[Saved data entries]
=-=-=

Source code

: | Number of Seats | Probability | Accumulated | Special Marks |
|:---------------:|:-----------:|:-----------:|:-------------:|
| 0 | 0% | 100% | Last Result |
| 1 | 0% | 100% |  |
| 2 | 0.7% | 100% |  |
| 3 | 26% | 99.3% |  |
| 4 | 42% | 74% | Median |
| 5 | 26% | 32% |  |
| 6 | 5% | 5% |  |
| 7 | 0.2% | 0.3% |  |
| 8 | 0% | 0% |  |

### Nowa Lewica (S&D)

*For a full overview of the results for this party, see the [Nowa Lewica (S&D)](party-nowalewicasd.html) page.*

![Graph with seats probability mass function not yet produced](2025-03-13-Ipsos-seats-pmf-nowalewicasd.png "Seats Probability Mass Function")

=-=-=

Copy down every record, keeping each one exact.

» Solution to this task:
Source code

: | Number of Seats | Probability | Accumulated | Special Marks |
|:---------------:|:-----------:|:-----------:|:-------------:|
| 0 | 0% | 100% | Last Result |
| 1 | 0% | 100% |  |
| 2 | 0.7% | 100% |  |
| 3 | 26% | 99.3% |  |
| 4 | 42% | 74% | Median |
| 5 | 26% | 32% |  |
| 6 | 5% | 5% |  |
| 7 | 0.2% | 0.3% |  |
| 8 | 0% | 0% |  |

### Nowa Lewica (S&D)

*For a full overview of the results for this party, see the [Nowa Lewica (S&D)](party-nowalewicasd.html) page.*

![Graph with seats probability mass function not yet produced](2025-03-13-Ipsos-seats-pmf-nowalewicasd.png "Seats Probability Mass Function")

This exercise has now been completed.